TJDFT confirma nulidade de assembleia do sindicato em disputa sobre representação nacional

05/05/2026

Categoria: Atuação

Autor: Jean Ruzzarin

Foto TJDFT confirma nulidade de assembleia do sindicato em disputa sobre representação nacional

TJDFT confirma nulidade de assembleia do sindicato em disputa sobre representação nacional de oficiais de justiça

Justiça afasta expansão nacional baseada em deliberação considerada irregular

A 1ª Turma Cível do Tribunal de Justiça do Distrito Federal e dos Territórios proferiu, nos dias 15 e 29 de abril, decisões unânimes que reconheceram a nulidade da assembleia realizada pelo SINDOJUS/DF em 12 de dezembro de 2024, na qual se deliberou a ampliação da base territorial da entidade para atuação em âmbito nacional.

Nos julgamentos de 15 de abril, foram apreciadas as apelações nos processos iniciados pelo SITRAEMG, SINTRAJUF-PE e SINDJUF/PA-AP. Já em 29 de abril, a Turma examinou o processo ajuizado pelo SINJUFEGO, alcançando o mesmo resultado. Em todos os casos, sob relatoria do desembargador Teófilo Caetano, o colegiado deu provimento aos recursos para cassar as sentenças de primeiro grau e, reconhecendo a maturidade das causas, julgou procedentes os pedidos para declarar a nulidade da assembleia.

As ações têm origem na impugnação da assembleia que aprovou a alteração estatutária voltada à expansão territorial do SINDOJUS/DF. Os sindicatos autores sustentaram, desde o início, que o processo deliberativo foi conduzido com vícios relevantes, especialmente quanto ao desrespeito ao quórum qualificado previsto no estatuto vigente à época da convocação, além de falhas na publicidade e na participação dos interessados.
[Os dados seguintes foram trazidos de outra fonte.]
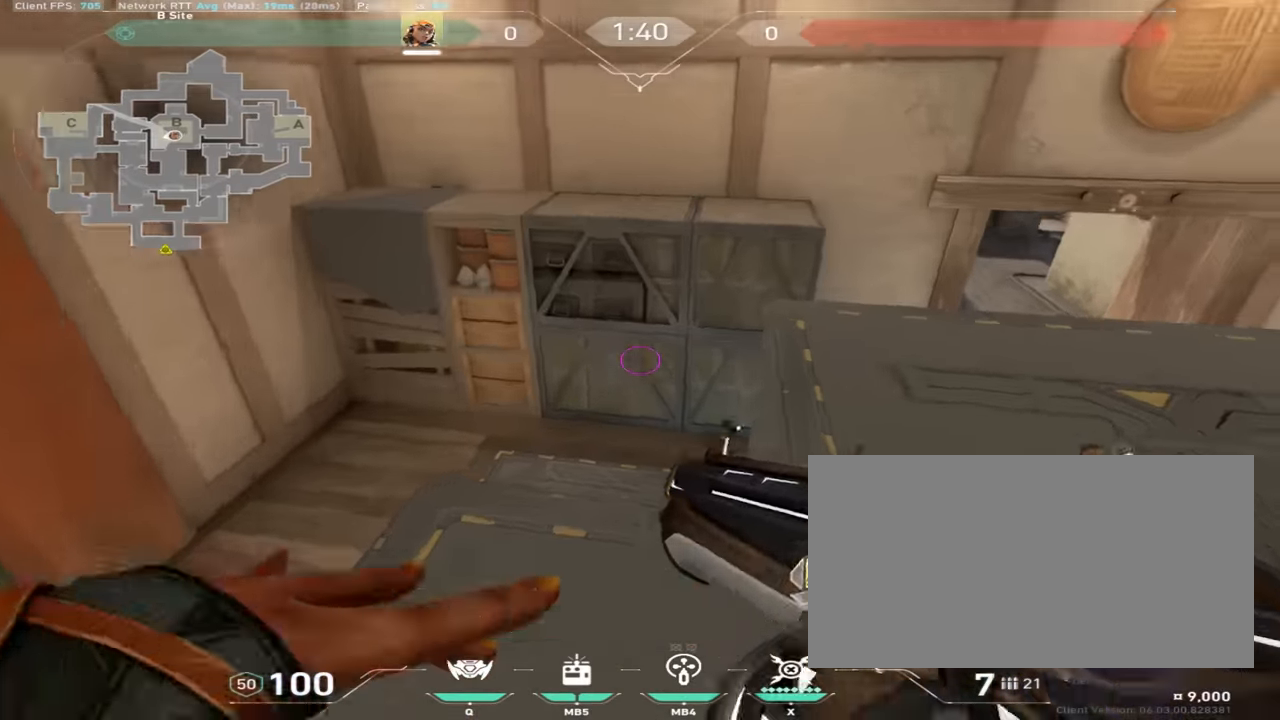
{"keys": ["d", "w"], "mouse": [], "events": [[17, "d", "down"]]}
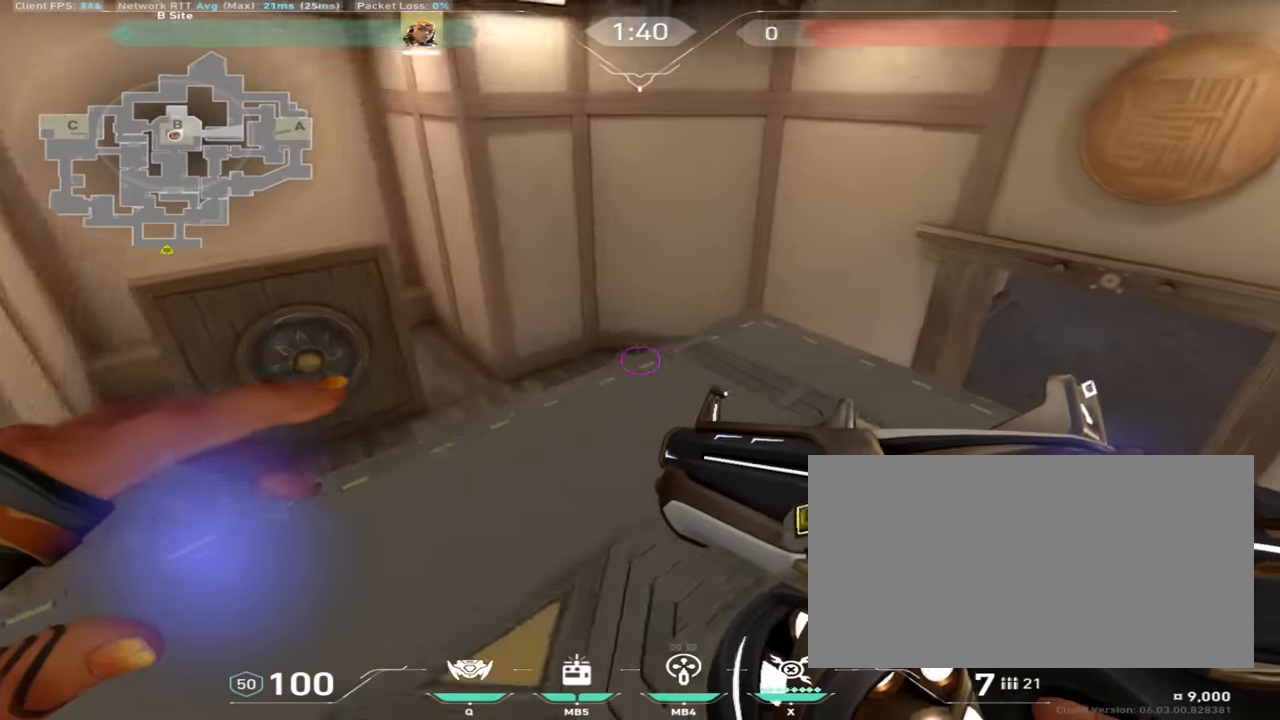
{"keys": ["d", "w"], "mouse": [], "events": []}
Durante o trâmite das ações, o Ministério do Trabalho indeferiu o pedido administrativo de registro sindical formulado pelo SINDOJUS/DF, ao entender, entre outros aspectos, que a pretensão envolvia a representação de um único cargo dentro de uma carreira mais ampla, o que não configura categoria diferenciada no regime sindical dos servidores públicos. Ainda assim, parte das ações foi extinta em primeiro grau por suposta perda superveniente do interesse de agir, sob o argumento de que o indeferimento administrativo teria esvaziado a utilidade do processo.

Ao apreciar as apelações, a 1ª Turma Cível afastou essa compreensão. O colegiado reconheceu que a decisão administrativa não substitui o controle jurisdicional sobre a validade do ato assemblear e que a assembleia permanece existente e apta a produzir efeitos. Por essa razão, concluiu pela inexistência de perda do objeto e avançou no exame do mérito, declarando a nulidade da deliberação.

A atuação do escritório Cassel Ruzzarin Advogados incluiu o ajuizamento das ações, a condução dos recursos e a realização de sustentações orais nas sessões de julgamento. Para Jean Ruzzarin, que representou as entidades nos julgamentos, “as decisões reafirmam um ponto central: a validade de atos associativos dessa natureza depende do estrito cumprimento das regras estatutárias e do devido processo deliberativo. Nem o indeferimento administrativo nem a mera passagem do tempo substituem o controle jurisdicional sobre esses atos”.

O advogado também ressaltou a convergência entre as conclusões administrativa e judicial: “o indeferimento do registro sindical já apontava a inconsistência da pretensão, inclusive ao afastar a ideia de representação sindical de um único cargo. O Tribunal, por sua vez, enfrentou diretamente o ato de origem e concluiu pela sua invalidade. São esferas distintas, mas que, neste caso, chegaram a conclusões compatíveis”.

As decisões ainda são passíveis de recurso. No âmbito administrativo, permanece pendente o julgamento do recurso interposto contra o indeferimento do pedido de registro sindical. Ainda assim, o conjunto dos pronunciamentos já proferidos sinaliza, de forma consistente, a invalidação da tentativa de expansão territorial baseada na assembleia de dezembro de 2024.

Com esses julgamentos, consolida-se, em diferentes processos, o entendimento da 1ª Turma Cível sobre a matéria, conferindo maior previsibilidade ao desfecho das demais ações que tratam da mesma controvérsia.